**AIM OF THE EXERCISE**
Where the word "Portfolio" occurs in a line of the listing below, copy that line.

**MATERIAL FOR THE TASK**
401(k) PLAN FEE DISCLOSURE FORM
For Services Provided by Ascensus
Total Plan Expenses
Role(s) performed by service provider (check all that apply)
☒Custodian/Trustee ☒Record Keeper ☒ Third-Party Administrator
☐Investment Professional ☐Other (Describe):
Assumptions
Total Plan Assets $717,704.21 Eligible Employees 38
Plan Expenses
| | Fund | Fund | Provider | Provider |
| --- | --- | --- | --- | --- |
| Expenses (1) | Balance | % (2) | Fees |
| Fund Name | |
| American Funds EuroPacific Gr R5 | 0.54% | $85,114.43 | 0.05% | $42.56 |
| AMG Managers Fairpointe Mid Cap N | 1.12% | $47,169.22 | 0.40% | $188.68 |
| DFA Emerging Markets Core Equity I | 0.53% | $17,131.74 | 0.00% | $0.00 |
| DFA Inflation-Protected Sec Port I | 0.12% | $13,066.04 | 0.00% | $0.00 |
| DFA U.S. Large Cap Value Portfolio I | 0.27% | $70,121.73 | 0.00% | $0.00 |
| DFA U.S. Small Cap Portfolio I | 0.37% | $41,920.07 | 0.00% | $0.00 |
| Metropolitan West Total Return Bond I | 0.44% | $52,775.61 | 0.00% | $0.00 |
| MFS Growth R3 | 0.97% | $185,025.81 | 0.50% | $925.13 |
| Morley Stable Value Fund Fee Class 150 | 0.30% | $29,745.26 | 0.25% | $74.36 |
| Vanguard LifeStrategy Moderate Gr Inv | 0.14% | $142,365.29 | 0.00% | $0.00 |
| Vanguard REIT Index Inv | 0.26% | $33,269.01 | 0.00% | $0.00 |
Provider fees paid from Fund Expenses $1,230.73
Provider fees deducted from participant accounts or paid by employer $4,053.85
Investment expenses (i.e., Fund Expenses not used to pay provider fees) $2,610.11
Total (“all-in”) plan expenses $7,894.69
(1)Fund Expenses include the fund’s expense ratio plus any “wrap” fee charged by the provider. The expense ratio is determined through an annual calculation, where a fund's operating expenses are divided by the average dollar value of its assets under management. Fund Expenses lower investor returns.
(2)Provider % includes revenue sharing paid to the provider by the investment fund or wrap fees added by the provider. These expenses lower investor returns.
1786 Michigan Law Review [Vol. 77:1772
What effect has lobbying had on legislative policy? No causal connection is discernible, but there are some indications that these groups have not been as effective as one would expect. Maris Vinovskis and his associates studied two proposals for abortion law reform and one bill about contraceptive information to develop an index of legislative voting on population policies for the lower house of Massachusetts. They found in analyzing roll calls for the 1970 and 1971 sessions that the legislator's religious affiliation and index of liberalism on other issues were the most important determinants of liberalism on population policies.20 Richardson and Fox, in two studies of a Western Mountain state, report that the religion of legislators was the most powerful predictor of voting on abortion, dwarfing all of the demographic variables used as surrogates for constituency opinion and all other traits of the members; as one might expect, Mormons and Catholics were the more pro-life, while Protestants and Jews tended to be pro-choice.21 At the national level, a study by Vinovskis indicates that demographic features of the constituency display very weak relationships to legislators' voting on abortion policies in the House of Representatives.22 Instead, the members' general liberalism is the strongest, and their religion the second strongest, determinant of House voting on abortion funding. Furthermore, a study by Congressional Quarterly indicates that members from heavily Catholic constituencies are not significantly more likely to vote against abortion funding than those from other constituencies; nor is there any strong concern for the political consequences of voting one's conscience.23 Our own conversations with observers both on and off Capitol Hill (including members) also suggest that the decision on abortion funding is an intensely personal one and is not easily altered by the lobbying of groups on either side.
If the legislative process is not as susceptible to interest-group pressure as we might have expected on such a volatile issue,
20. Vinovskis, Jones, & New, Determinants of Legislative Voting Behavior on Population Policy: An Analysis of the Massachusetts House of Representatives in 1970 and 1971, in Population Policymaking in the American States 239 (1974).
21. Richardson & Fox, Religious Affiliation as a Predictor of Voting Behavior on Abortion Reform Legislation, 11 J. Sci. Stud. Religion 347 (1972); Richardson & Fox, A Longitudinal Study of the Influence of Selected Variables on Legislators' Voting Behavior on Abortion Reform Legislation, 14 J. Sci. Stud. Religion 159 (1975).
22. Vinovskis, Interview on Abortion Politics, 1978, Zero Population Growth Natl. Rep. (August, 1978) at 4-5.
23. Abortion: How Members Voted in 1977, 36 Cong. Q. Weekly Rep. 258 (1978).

**COMPLETED EXERCISE**
| DFA U.S. Large Cap Value Portfolio I | 0.27% | $70,121.73 | 0.00% | $0.00 |
| DFA U.S. Small Cap Portfolio I | 0.37% | $41,920.07 | 0.00% | $0.00 |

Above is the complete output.